## ASSIGNED TASK
Return the lines below that carry the word "locked".

## DATASET
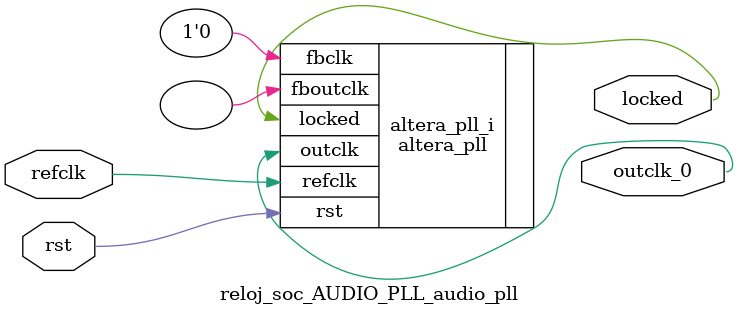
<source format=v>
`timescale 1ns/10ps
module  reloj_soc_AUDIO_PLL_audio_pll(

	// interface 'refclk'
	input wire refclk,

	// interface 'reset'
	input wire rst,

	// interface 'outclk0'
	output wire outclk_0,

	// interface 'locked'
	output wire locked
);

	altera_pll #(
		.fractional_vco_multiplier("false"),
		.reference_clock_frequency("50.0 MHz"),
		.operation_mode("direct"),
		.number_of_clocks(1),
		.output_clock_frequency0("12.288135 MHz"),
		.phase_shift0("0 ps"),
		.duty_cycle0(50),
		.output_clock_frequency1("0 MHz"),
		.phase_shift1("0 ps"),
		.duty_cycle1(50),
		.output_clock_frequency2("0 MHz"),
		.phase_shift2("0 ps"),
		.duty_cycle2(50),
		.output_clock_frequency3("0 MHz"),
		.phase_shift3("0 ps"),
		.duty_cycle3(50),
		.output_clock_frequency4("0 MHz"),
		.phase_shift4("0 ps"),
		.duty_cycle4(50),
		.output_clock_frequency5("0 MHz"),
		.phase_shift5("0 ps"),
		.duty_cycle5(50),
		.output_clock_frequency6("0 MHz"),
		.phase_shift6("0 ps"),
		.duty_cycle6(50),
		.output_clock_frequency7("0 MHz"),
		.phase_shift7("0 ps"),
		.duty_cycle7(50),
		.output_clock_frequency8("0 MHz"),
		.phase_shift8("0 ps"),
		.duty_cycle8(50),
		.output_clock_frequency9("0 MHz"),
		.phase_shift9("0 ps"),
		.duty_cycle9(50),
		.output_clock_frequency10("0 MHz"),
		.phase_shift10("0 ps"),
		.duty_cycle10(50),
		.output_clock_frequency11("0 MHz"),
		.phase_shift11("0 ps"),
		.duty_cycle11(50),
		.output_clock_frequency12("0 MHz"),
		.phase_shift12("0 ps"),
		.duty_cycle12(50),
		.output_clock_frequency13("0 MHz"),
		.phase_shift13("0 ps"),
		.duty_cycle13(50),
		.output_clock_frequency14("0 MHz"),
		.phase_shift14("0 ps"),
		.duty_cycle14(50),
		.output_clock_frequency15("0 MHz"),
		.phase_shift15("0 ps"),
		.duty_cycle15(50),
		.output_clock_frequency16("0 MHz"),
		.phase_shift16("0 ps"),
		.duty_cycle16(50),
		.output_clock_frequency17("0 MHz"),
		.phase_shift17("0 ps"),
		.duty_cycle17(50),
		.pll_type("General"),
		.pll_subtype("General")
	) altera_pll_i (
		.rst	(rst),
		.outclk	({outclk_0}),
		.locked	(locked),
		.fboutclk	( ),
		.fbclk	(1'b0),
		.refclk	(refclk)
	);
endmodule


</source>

* * *

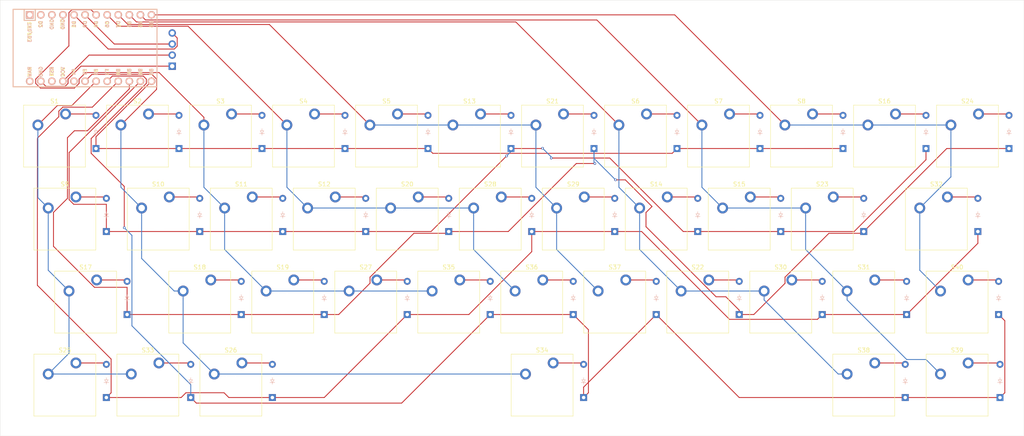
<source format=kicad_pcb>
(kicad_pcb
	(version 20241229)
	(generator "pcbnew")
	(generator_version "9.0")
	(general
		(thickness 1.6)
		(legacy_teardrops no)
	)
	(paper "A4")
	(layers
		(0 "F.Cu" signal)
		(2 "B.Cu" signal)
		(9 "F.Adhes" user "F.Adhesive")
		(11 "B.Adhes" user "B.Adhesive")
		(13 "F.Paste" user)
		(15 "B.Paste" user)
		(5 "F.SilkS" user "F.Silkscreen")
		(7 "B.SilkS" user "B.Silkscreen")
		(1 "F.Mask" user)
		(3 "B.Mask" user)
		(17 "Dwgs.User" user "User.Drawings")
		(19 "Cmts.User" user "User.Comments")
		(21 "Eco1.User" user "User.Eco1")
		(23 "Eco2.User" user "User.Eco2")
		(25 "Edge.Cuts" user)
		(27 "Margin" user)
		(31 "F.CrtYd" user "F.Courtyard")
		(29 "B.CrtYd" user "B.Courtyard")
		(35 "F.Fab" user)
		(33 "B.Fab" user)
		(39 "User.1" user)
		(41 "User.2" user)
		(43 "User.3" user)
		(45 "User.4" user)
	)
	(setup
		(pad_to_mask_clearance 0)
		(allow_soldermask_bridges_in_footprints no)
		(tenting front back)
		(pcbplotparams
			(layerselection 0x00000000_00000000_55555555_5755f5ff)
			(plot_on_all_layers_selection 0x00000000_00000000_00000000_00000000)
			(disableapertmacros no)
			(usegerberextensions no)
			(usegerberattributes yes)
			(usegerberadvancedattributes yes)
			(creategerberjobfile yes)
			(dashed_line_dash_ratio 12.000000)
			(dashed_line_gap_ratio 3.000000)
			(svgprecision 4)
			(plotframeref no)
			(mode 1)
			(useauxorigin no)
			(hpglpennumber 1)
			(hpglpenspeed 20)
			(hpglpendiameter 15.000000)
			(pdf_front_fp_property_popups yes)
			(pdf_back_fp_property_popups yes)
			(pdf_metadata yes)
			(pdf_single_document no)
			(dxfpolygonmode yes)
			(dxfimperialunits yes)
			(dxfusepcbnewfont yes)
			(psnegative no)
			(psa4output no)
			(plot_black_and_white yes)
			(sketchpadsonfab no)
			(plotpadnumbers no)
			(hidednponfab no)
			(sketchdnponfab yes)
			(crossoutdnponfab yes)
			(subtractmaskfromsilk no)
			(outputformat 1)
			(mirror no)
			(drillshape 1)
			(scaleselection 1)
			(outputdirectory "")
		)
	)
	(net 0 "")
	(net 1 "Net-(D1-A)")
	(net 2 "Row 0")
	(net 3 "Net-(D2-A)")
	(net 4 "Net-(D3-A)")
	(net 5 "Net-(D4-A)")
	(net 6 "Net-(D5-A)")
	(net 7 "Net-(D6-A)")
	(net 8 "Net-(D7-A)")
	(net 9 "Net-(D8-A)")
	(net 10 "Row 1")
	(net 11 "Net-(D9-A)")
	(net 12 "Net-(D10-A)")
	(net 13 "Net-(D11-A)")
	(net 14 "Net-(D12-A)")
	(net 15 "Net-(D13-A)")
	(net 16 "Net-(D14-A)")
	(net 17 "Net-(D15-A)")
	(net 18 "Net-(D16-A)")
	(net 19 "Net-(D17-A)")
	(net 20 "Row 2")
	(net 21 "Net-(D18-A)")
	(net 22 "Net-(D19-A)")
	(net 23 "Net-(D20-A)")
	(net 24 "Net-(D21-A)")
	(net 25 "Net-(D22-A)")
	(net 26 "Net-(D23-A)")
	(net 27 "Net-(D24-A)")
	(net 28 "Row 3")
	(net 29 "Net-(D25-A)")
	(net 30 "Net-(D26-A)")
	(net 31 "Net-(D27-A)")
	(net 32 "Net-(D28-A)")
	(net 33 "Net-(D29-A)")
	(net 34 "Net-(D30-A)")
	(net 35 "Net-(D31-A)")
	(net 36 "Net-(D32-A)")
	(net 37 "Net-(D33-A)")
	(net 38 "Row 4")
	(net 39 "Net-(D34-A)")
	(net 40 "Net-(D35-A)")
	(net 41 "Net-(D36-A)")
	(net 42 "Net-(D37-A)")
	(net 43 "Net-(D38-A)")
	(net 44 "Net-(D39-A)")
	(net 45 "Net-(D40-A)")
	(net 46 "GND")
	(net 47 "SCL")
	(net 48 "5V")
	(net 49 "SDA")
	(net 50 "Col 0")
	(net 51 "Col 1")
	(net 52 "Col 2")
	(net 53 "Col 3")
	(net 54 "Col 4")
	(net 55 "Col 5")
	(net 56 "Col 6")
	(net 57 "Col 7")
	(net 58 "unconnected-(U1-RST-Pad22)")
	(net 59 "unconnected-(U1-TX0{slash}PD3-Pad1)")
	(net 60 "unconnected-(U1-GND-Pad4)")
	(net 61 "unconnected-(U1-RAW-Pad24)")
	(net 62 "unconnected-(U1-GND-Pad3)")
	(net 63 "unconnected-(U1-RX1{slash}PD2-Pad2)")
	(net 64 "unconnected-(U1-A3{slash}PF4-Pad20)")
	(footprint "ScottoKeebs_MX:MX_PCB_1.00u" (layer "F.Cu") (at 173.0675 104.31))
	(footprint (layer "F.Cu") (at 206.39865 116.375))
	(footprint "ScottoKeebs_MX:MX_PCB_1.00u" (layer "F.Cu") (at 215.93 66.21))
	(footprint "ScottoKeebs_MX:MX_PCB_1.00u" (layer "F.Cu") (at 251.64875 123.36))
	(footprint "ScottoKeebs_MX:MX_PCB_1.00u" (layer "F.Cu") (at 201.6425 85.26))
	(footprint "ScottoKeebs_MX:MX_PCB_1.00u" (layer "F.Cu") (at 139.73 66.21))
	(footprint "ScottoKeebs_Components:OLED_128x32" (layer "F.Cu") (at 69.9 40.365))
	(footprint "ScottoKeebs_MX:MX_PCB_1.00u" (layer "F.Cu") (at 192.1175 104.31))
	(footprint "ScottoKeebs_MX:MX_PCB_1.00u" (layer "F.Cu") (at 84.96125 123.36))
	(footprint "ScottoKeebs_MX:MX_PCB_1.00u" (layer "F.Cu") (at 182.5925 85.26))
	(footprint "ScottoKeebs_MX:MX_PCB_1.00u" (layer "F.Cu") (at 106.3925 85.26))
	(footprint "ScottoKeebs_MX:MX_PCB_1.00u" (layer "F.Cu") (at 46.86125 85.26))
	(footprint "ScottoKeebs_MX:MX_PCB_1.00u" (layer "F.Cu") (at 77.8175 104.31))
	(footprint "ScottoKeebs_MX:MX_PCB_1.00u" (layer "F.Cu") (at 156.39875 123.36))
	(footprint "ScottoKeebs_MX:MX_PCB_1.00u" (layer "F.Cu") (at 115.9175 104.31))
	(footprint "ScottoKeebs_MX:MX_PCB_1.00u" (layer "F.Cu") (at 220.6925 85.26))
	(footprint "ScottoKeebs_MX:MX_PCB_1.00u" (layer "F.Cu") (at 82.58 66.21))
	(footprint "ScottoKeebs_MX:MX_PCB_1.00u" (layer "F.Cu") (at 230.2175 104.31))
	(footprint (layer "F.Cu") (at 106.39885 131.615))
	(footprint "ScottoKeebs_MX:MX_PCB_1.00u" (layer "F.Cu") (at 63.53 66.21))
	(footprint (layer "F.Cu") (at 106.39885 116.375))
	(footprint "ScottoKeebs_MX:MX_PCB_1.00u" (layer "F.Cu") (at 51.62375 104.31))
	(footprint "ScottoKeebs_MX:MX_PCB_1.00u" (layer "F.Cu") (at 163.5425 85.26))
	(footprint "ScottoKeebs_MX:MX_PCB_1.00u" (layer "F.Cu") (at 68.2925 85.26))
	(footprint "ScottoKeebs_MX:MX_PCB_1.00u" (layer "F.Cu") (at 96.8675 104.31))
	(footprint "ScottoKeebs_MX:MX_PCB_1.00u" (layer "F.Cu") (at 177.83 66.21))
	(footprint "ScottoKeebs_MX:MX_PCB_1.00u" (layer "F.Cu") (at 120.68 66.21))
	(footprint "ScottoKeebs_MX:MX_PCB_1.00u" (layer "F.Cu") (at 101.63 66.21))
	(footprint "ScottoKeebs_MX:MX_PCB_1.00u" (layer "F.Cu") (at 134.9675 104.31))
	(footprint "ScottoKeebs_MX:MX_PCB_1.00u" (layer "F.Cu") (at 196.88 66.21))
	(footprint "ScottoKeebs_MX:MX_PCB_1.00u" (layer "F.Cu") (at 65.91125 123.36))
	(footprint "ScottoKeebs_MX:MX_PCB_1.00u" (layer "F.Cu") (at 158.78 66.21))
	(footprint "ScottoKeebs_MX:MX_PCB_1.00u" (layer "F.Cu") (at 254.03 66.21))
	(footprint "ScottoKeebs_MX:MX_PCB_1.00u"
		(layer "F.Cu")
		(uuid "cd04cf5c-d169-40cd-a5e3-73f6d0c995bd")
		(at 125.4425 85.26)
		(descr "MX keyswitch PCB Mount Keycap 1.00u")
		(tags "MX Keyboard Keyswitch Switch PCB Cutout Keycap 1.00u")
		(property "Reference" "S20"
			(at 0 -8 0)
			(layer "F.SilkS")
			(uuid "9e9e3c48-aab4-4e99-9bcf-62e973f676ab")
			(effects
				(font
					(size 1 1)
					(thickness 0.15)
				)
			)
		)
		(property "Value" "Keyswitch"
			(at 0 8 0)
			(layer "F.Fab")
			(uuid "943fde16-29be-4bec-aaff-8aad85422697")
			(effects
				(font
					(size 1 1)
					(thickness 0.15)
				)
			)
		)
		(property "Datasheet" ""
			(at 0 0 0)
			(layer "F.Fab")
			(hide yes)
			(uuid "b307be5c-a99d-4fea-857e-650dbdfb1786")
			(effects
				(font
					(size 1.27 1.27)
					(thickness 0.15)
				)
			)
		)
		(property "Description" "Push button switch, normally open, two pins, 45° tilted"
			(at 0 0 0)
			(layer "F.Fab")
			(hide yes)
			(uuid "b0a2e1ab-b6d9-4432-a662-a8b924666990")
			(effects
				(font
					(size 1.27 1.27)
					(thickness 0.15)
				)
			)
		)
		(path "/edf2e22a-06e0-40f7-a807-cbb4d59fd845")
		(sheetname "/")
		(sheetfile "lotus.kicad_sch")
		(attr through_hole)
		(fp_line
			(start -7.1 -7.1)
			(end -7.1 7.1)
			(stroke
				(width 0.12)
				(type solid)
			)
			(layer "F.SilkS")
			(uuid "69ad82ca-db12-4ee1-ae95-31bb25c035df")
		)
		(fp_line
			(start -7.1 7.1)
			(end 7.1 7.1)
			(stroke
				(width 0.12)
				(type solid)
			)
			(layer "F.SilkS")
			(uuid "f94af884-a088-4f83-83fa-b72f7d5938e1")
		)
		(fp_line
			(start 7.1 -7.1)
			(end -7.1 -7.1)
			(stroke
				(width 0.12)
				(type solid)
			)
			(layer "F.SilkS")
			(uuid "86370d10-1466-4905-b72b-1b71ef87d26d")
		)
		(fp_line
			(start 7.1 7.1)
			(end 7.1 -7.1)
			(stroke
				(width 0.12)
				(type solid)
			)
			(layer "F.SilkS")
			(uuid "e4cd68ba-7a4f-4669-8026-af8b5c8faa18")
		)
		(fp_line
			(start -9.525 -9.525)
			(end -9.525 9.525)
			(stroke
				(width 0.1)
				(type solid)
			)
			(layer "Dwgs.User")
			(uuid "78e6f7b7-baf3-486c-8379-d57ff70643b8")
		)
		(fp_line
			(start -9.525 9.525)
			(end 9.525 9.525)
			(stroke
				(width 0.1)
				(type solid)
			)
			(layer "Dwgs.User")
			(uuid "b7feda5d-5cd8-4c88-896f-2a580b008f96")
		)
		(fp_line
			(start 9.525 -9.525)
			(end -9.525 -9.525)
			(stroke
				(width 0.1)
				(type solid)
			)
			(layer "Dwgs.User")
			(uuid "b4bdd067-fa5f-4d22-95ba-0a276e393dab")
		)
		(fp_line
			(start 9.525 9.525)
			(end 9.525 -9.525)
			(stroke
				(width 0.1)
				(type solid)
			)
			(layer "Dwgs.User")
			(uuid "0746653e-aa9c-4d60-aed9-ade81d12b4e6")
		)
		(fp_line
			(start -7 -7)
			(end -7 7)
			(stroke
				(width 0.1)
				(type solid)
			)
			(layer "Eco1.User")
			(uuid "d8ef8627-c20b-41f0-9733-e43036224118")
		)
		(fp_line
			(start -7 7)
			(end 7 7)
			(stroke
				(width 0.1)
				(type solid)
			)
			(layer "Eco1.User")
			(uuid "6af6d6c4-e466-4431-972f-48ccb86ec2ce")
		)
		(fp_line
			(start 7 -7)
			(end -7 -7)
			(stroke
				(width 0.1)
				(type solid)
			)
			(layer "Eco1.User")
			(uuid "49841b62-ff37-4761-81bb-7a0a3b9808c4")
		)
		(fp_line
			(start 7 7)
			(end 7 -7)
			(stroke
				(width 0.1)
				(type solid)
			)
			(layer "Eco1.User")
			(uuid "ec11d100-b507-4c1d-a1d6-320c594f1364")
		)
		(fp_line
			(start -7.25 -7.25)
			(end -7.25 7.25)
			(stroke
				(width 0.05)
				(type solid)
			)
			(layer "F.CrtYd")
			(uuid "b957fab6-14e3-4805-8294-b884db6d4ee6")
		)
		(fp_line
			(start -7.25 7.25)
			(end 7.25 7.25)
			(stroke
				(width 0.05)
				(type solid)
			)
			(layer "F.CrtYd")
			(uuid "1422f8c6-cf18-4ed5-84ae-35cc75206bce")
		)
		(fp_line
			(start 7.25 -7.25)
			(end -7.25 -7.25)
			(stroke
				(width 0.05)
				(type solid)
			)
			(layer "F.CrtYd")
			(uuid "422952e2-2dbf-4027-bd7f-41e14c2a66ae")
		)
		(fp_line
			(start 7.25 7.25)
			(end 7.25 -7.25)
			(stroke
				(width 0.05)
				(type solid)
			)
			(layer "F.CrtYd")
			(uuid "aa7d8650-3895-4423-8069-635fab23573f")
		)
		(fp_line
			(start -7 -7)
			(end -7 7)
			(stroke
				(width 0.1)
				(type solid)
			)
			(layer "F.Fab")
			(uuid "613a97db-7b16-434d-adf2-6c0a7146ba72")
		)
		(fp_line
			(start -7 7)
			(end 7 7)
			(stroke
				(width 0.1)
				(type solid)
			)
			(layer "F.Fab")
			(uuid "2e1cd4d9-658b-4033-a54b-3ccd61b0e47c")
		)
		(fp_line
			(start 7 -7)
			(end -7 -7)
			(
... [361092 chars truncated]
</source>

---

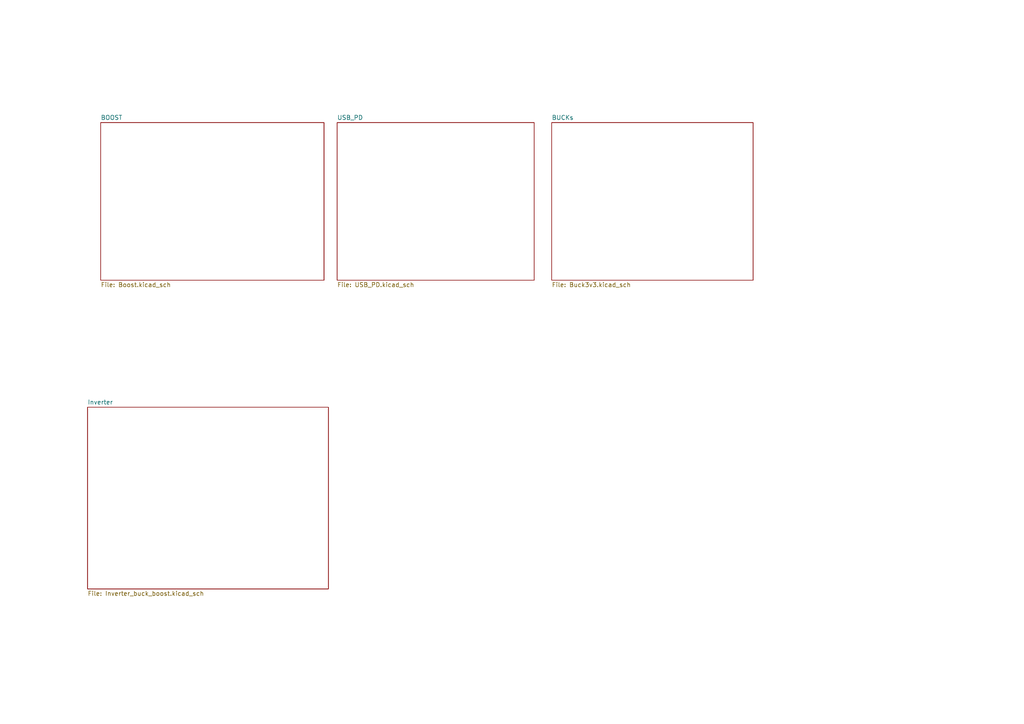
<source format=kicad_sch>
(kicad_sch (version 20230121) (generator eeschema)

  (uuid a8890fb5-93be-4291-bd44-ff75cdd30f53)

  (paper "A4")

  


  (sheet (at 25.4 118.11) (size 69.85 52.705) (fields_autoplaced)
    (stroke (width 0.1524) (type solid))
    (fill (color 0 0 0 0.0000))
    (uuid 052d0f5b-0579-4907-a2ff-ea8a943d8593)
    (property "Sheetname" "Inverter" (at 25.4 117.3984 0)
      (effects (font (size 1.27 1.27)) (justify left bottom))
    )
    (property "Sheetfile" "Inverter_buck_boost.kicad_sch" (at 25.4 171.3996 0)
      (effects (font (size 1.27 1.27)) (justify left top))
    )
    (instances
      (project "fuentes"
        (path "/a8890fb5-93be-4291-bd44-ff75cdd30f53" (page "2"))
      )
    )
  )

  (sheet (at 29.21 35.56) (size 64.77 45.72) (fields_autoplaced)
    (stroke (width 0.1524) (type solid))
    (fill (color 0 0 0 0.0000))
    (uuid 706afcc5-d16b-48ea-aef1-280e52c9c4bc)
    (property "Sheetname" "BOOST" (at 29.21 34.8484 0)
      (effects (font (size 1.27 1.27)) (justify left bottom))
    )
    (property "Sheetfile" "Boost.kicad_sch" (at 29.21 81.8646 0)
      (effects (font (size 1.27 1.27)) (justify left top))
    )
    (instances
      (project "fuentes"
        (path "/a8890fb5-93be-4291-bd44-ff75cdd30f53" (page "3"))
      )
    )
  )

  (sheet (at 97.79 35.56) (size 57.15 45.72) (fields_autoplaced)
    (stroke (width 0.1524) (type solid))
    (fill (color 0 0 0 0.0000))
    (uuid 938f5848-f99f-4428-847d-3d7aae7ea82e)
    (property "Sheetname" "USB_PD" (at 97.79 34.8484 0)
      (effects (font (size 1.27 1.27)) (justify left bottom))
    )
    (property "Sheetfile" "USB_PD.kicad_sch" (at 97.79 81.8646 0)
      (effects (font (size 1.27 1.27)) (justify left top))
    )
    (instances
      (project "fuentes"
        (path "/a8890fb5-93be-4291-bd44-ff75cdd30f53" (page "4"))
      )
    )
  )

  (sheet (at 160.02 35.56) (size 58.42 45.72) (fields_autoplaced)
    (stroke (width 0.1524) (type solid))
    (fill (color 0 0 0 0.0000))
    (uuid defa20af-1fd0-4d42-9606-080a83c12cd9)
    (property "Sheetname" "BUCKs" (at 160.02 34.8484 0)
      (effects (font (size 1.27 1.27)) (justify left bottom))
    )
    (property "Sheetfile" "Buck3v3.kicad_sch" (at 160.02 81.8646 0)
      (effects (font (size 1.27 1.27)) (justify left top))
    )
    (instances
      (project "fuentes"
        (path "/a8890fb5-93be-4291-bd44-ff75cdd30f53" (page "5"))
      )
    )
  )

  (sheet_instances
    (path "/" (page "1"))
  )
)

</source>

## RESULT OF THE TASK
	// interface 'locked'
	output wire locked
		.locked	(locked),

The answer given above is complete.